Given task 1 ->
In the records, reproduce every line from the one containing "genus: Cantharis" to the one containing "kingdom: Fungi", including both of those lines.

Selected passage ->
::::::::
Giovanni Lombardo Radice
Interview by Gavin Schmitt.
Giovanni Lombardo Radice is an Italian film actor, better known to some
audiences as John Morghen. He refers to himself as "Johnny".
Radice is mostly famous for the gruesome death scenes his characters fall
victim to in films such as "Cannibal Ferox". In one interview, Radice stated
that he wished he had never portrayed Mike Logan in the aforementioned film.
He has fond memories of Lucio Fulci and is described as "wonderful" by
Fulci's daughter, Antonella.
He created his stage name John Morghen by taking the anglicized form of
his first name (Giovanni becomes John) and using his grandmother's maiden
name as his last name (Morghen). His family practically disowned him when
they discovered he was using his family name to create incredibly violent
I had the pleasure to throw some questions at Johnny in April 2011, and
he was able to give me the inside scoop. Read on...
GS: You wrote a review of "Last Cannibal World" where you summed it up
as "a piece of shit". Is it fair to say that Italy has a history of making
just as many "shit" horror films as winners?
GLR: Winners in what sense? Box Office? It’s not my term of evaluation.
Horror fans? I never was one. Anyway, when I wrote that review I wasn’t deep
in the horror web market as I am now. I hadn’t watched back my own movies,
for instance, which happened later because of the movie commentaries and the
many interviews. So, later on, I had time and need to re-think my position
and had some terms of comparison. Some movies are better than others and I
do think that the Cannibal genre is generally the “shittier”. It pretends to
depict reality, which is preposterous, whilst other movies go in a Fantasy
World and more in the fairy tales tradition, some of them being quite gory.
In “Cinderella” (the original, not Disney) birds pick out the eyes of the
bad stepsisters. Isn’t that Fulci already?
GS: "House on the Edge of the Park" was written by Gianfranco Clerici
. Was he ever on set or offering script revisions?
::::::::
(Some records)

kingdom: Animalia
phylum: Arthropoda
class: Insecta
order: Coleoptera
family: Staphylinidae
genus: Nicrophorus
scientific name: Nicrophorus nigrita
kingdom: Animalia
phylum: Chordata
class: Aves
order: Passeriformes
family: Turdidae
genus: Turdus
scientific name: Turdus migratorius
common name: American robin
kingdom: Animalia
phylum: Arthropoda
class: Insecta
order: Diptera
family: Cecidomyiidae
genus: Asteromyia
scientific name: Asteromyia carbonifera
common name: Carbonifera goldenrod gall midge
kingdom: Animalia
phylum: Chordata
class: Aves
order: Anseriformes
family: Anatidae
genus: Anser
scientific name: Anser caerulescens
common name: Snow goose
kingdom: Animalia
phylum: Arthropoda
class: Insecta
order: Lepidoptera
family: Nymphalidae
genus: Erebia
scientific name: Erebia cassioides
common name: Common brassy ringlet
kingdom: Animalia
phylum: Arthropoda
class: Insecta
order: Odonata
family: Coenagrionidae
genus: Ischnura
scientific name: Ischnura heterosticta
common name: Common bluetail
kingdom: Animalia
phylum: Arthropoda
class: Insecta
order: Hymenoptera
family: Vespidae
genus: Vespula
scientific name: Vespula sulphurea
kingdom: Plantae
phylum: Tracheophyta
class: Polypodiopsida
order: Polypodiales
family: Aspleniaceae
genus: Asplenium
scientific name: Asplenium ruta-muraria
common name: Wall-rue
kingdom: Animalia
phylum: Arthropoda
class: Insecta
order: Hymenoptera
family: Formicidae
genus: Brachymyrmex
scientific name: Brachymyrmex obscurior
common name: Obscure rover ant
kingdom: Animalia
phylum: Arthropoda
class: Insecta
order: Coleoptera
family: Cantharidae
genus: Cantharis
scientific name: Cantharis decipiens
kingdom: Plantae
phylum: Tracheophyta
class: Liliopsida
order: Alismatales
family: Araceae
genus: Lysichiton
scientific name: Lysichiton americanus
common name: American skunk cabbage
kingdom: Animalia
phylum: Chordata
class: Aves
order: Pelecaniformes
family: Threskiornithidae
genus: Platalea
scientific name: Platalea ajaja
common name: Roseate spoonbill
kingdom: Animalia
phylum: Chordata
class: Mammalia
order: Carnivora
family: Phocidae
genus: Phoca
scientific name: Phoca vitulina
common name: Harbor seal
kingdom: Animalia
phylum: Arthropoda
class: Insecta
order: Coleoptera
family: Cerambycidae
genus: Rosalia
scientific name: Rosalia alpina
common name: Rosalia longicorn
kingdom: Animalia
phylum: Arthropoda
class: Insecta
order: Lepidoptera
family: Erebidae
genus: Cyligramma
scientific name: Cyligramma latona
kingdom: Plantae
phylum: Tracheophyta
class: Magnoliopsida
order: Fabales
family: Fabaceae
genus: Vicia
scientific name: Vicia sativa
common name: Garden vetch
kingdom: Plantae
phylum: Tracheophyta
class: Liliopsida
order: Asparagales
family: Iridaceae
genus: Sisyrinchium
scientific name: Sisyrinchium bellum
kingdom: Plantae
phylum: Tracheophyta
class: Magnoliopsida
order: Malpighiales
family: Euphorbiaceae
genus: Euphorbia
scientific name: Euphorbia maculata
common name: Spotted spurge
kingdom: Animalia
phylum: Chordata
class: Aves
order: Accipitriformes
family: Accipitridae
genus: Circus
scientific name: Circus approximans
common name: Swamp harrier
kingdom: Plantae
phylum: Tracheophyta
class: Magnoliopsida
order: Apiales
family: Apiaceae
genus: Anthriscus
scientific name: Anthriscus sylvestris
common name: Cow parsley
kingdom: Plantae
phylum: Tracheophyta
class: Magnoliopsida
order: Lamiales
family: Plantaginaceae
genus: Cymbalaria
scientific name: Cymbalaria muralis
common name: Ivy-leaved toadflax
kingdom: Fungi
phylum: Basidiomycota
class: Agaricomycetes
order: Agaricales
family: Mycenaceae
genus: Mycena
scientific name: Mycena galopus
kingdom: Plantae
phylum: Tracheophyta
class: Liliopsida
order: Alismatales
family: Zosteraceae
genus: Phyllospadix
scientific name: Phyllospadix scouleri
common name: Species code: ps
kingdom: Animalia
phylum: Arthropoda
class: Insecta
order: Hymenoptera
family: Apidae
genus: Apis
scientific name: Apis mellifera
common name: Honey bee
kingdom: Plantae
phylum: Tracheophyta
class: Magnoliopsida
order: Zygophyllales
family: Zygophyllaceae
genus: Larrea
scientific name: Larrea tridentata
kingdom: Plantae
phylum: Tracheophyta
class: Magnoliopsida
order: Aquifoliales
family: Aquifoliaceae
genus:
::::::::
Given task 2 ->
Continue the interview with Giovanni Lombardo Radice from its last line.

Task result 1 ->
genus: Cantharis
scientific name: Cantharis decipiens
kingdom: Plantae
phylum: Tracheophyta
class: Liliopsida
order: Alismatales
family: Araceae
genus: Lysichiton
scientific name: Lysichiton americanus
common name: American skunk cabbage
kingdom: Animalia
phylum: Chordata
class: Aves
order: Pelecaniformes
family: Threskiornithidae
genus: Platalea
scientific name: Platalea ajaja
common name: Roseate spoonbill
kingdom: Animalia
phylum: Chordata
class: Mammalia
order: Carnivora
family: Phocidae
genus: Phoca
scientific name: Phoca vitulina
common name: Harbor seal
kingdom: Animalia
phylum: Arthropoda
class: Insecta
order: Coleoptera
family: Cerambycidae
genus: Rosalia
scientific name: Rosalia alpina
common name: Rosalia longicorn
kingdom: Animalia
phylum: Arthropoda
class: Insecta
order: Lepidoptera
family: Erebidae
genus: Cyligramma
scientific name: Cyligramma latona
kingdom: Plantae
phylum: Tracheophyta
class: Magnoliopsida
order: Fabales
family: Fabaceae
genus: Vicia
scientific name: Vicia sativa
common name: Garden vetch
kingdom: Plantae
phylum: Tracheophyta
class: Liliopsida
order: Asparagales
family: Iridaceae
genus: Sisyrinchium
scientific name: Sisyrinchium bellum
kingdom: Plantae
phylum: Tracheophyta
class: Magnoliopsida
order: Malpighiales
family: Euphorbiaceae
genus: Euphorbia
scientific name: Euphorbia maculata
common name: Spotted spurge
kingdom: Animalia
phylum: Chordata
class: Aves
order: Accipitriformes
family: Accipitridae
genus: Circus
scientific name: Circus approximans
common name: Swamp harrier
kingdom: Plantae
phylum: Tracheophyta
class: Magnoliopsida
order: Apiales
family: Apiaceae
genus: Anthriscus
scientific name: Anthriscus sylvestris
common name: Cow parsley
kingdom: Plantae
phylum: Tracheophyta
class: Magnoliopsida
order: Lamiales
family: Plantaginaceae
genus: Cymbalaria
scientific name: Cymbalaria muralis
common name: Ivy-leaved toadflax
kingdom: Fungi

Task result 2 ->
GLR: Yes, he was there a lot. And I remember a very funny “business
meeting” with Deodato, Clerici and myself very seriously discussing in what
position I should make love with Lorraine De Selle. Who was on top of who
GS: Allegedly, "Cannibal Apocalypse" had a cannibal blowjob scene that
was cut from the script. Can you tell me about that?
GLR: Absolutely true. The Nurse character, played by May Heatherly, had a
sex love affair with a doctor and when turning into a cannibal she was
supposed to eat off his dick in the middle of a hot romp in the hay. May
Heatherly was an enchanting, refined and cultivated lady in a serious
relationship with the son of the Spanish Ambassador to the Vatican. She was
there on behalf of the Spanish co-production (she lived in Madrid) and
because she needed the money, I guess. She was desperate about the blowjob
scene and turned for help to the chivalry sense of John Saxon and myself. We
talked to Margheriti and he agreed it was too much. So tongue got the place
of dick. More nourishing I think, from a cannibal point of view. The penis
is all nerves and veins after all…
Another time, poor May was in a state because after shooting she had to
attend a party at the Embassy and stage blood wouldn’t go away from her
legs… A cannibal version of Lady M. “Away, damned spot…”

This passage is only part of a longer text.